高橋義郎のブログ

経営品質、バランススコアカード、リスクマネジメント、ISO経営、江戸東京、などについてのコミュニティ型ブログです。

「残酷すぎる成功法則」を読む

 いろいろなことが書かれている本である。エリック・パーカー著、橘玲監訳、竹中てる実訳のこの本の副題は、「9割まちがえる「その常識」を科学する」、とある。一読させていただいた中で、関心を持って箇所を抜き書きしてみたい。
 まずは海賊船について、すこぶる民主的なところだった、という話から始める。

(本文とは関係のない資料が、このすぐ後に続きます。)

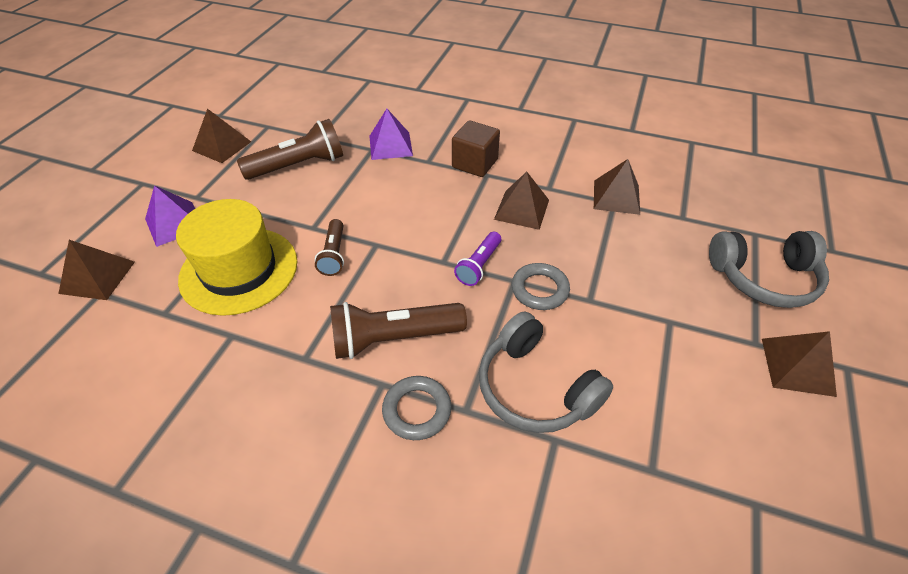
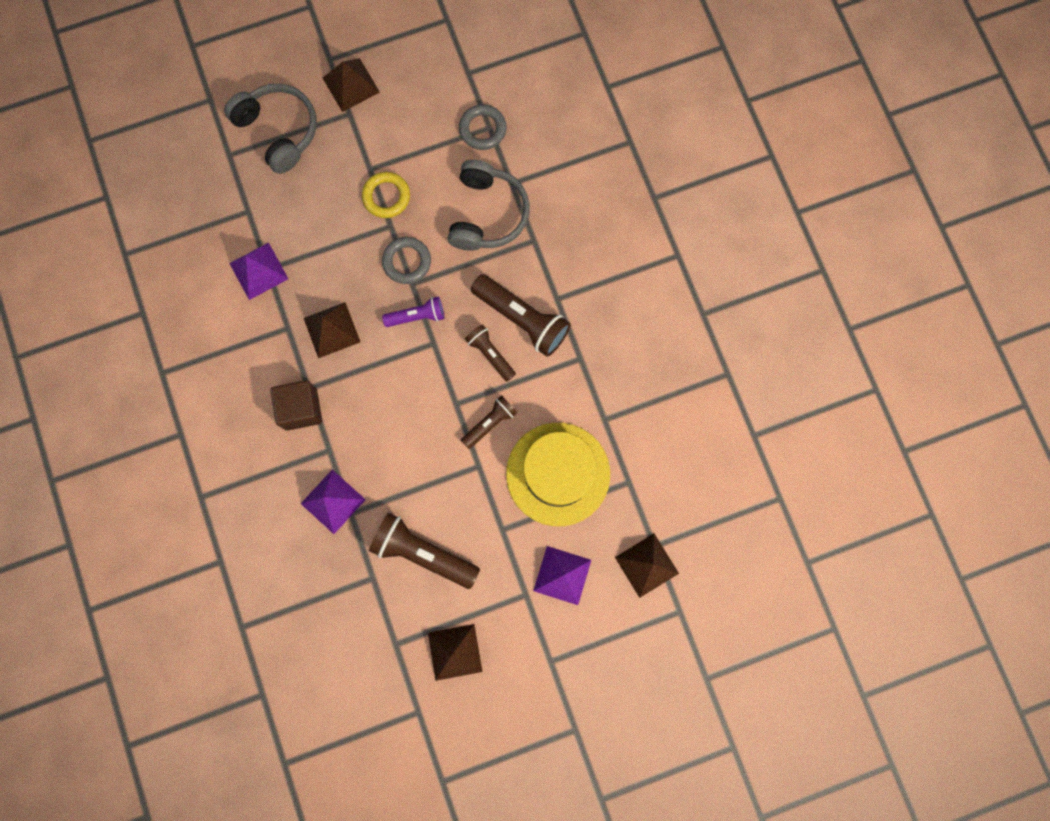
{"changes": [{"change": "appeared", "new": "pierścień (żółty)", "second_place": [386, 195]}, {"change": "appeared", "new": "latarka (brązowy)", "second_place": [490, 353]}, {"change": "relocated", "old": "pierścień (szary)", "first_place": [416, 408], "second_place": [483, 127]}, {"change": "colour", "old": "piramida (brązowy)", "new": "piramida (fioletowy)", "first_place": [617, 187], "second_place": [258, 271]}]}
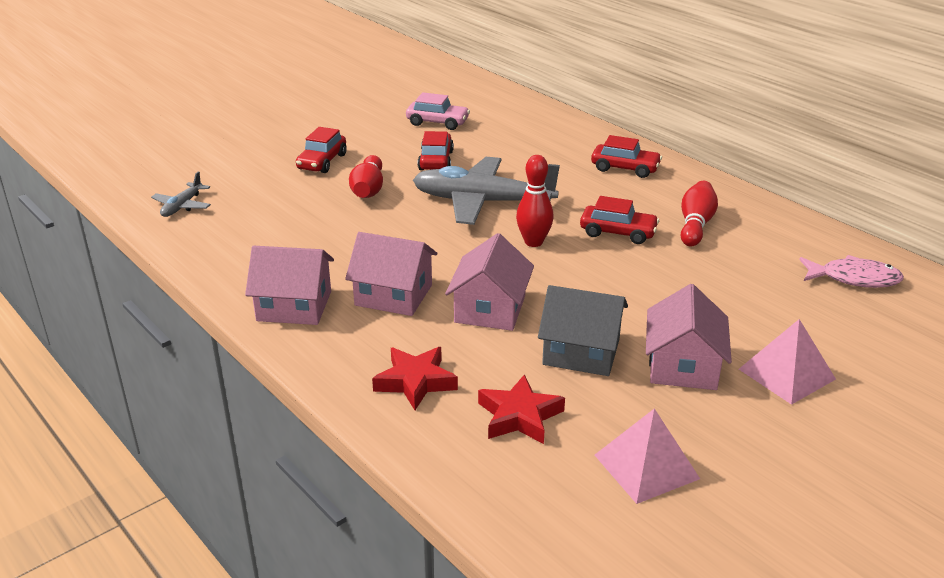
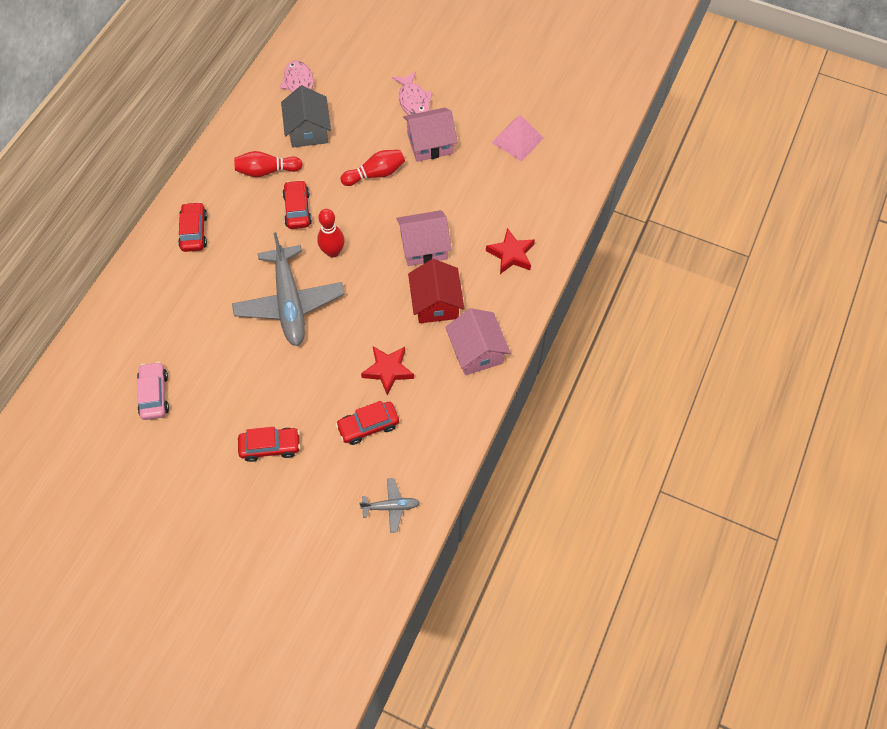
{"changes": [{"change": "relocated", "old": "kręgiel (czerwony)", "first_place": [366, 176], "second_place": [373, 168]}, {"change": "relocated", "old": "samochód (czerwony)", "first_place": [436, 150], "second_place": [367, 423]}, {"change": "relocated", "old": "gwiazda (czerwony)", "first_place": [521, 409], "second_place": [387, 370]}, {"change": "relocated", "old": "domek (szary)", "first_place": [583, 330], "second_place": [306, 116]}, {"change": "exchanged", "old": "piramida (różowy)", "new": "ryba (różowy)", "first_place": [787, 362], "second_place": [412, 93]}, {"change": "colour", "old": "domek (różowy)", "new": "domek (czerwony)", "first_place": [391, 274], "second_place": [436, 291]}]}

その理由として、すべての規則は全員一致で承認されること、船長は何かの理由で罷免されるので「しもべ」のような存在に近づいたこと、船長が全権を掌握できたのは生死に関わる即断を強いられる交戦中のみだったこと、を挙げている。海賊は、人々が喜んで働きたくなるような「会社」を形成していたのだ。他の船員と比べて船長の給与や生活環境も大きな差はなく、報償制度、福利厚生、手当、人種的多様性が整い、海賊は人材の補充に苦労しなかったという。片や、英国海軍は兵士を確保するために強制的な徴兵に踏み切らざるを得なかったらしい。海賊の統治法は、船員に十分な秩序と協力関係を行き渡らせ、それにより海賊は、史上最も洗練され成功した犯罪組織になったようだ。経営品質の考え方にもつながる事例であろう。
 ふたつ目は、楽観主義の薦めといったことである。楽観主義は、健康状態を良くし寿命を延ばすこと、成功を期待しながら交渉に臨むと結果に満足できる可能性が高まること、そして、楽観主義者は幸運に巡りやすくなり、ポジティブに考えることでものごとを辛抱強く取り組み、自分により多くの機会をもたらすことができること、などに触れている。しかし、楽観的であれば良いというものではないようで、正確性においては悲観論者のほうが高いとも言っている。心に留めておきたいところだ。
 三つ目は、ドラッガーの言葉に言及していることである。ドラッカーは、時間が最も希少な資源と考え、自分の目標を達成するうえで、その進捗に寄与しないすべてのもの断つことを人に薦めていたという。すべての事業、すべての活動、すべての業務を絶えず見直し自問し、確実に自分の仕事や組織のパフォーマンスに結果をもたらす限られた数の業務に集中できるようにすることの重要性を唱えていたのだ。数年前に本の出版を決意しながらも、だらだらと時間ばかりが過ぎていく筆者には、耳の痛い教えである。また、この考えは、全体最適経営のフレームワークにもつながるものであろう。
 最後に自戒を込めて「固定スケジュールによる生産性」を記しておきたい。所用時間を全く考慮しないTo Do Listを作るより、すべてを予定表にすることが、現実的で有効な唯一の方法であることを強調していることは、目から鱗といった驚きを持って読んでみた。そして、自分だけの時間を作り、バッチ処理で業務をこなすことがポイントだそうだ。だらだら行う仕事よりも、もっとメリハリのある仕事の作法があるんだよ、という囁きが聞こえてきそうな下りである。